Covid vax skeptics’ concerns that Bill Gates was planting chips in mRNA jabs to track them were rebuffed on social media with memes noting that the real spy devices are the ubiquitous smartphones. Turns out that meme got a little more truth put to it during the first half of this year when, Malwarebytes reports, there was a 147% uptick in spyware on Android devices, with a significant spike in February and March.  

“Banking Trojans and spyware are now outpacing more traditional nuisances like adware and riskware, and what’s changed is the level of sophistication,” Malwarebytes researchers said in a blog post. Threat actors, they explained, “are actively distributing malware through both official and unofficial app channels, often cloaking malicious apps behind layers of legitimacy.” 

In general, malware aimed at Androids rose 151% in February and March but a whopping increase came with the 692% jump in SMS-based malware that occurred in April and May. 

Of course, subversion of mobile devices has piqued the interest of bad actors because they can “undermine weakly defended one-time password accounts and other sensitive information that can be compromised via SMS malware,” says Ken Dunham, cyber threat director at Qualys. Text messages, he points out, “increasingly contain a wealth of sensitive information that can be used for secure authentication as well as extortion of a victim.” 

Pairing SMS malware with identity access broker data makes for a “toxic cocktail or victims targeted by sophisticated adversaries,” he adds. 

The biggest problem is user behavior. “Our internal data shows that users are four times more likely to click on malicious emails when using mobile devices compared to desktops.,”  says Mika Aalto, cofounder and CEO at Hoxhunt.  

“What’s even more concerning is that mobile users tend to click on these malicious emails at an even greater rate late at night or very early in the morning, which suggests that people are more vulnerable to attacks on mobile when their defenses are down,” he says. Something that attackers clearly know and adjust to exploit. 

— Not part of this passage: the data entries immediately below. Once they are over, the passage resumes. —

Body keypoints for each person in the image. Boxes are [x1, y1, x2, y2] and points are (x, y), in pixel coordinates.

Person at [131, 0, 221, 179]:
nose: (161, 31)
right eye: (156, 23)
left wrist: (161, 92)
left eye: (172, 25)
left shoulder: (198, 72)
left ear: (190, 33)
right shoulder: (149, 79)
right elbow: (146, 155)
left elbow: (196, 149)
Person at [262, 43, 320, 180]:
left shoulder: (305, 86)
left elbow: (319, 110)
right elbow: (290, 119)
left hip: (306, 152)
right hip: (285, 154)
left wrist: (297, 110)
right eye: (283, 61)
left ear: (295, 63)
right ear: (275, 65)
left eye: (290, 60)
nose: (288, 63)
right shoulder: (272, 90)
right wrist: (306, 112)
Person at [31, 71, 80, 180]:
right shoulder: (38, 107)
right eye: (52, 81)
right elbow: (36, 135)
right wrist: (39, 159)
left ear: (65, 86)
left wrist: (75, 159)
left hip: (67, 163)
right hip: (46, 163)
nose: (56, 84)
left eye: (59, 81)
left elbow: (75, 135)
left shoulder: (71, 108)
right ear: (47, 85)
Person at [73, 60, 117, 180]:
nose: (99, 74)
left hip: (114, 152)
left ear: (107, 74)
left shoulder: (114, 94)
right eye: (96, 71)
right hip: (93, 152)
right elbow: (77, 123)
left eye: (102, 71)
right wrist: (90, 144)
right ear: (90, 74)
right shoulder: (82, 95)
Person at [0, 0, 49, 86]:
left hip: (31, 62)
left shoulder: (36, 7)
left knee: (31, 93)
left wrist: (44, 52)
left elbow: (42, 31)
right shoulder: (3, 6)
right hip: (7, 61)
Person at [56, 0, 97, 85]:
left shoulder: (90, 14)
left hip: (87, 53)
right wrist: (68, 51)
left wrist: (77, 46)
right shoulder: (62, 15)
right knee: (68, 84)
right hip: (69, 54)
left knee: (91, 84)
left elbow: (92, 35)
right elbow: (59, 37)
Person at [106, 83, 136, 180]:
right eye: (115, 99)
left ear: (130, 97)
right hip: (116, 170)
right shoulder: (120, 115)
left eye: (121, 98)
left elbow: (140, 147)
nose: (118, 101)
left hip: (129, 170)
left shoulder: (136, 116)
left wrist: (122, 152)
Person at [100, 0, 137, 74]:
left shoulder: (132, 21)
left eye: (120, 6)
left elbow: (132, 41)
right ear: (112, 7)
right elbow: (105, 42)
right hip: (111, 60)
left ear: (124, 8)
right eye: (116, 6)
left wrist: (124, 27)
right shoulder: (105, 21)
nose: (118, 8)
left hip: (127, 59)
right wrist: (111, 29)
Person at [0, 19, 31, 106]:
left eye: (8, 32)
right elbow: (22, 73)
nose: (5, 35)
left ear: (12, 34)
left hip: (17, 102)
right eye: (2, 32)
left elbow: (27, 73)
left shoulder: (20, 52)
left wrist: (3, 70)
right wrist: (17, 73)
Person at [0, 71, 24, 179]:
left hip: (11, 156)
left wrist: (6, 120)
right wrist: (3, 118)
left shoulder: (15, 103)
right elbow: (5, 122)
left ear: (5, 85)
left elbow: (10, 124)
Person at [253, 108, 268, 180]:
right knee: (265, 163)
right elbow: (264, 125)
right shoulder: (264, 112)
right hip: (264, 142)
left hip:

And users are often lulled into a false sense of security, wrongly believing that Keeper Security CISO Shane Barney says, “that if an app is available in an official store, it must be safe.” 

It is good practice to download from official sources, but he says that doesn’t guarantee a secure app.  “Attackers are getting smarter, using compromised or repurposed developer accounts and embedding phishing infrastructure in ways that can slip past casual scrutiny,” he says. 

Adam Brown, managing consultant at Black Duck, notes that device makers have overcome some of the architecture and code implementation weaknesses that plagued devices in the past. “While improved device resilience and security against malware these days is very positive, app producers and organizations that rely on mobile devices must understand the risk of the software architecture and code implementation on these devices and take action,” he says. 

That’s spot on because app design and development flaws make devices more dangerous. “Design and development flaws, along with insecure API practices and inconsistent security measures, result in vulnerabilities that can be exploited,” says Eric Schwake, director of cybersecurity strategy at Salt Security.  

“For mobile apps that significantly depend on APIs, it’s vital to incorporate security measures for APIs within the app itself,” says Schwake. “This encompasses API posture governance to guarantee secure API configurations and access control and behavioral threat protection to identify and thwart harmful API activities originating from the app.”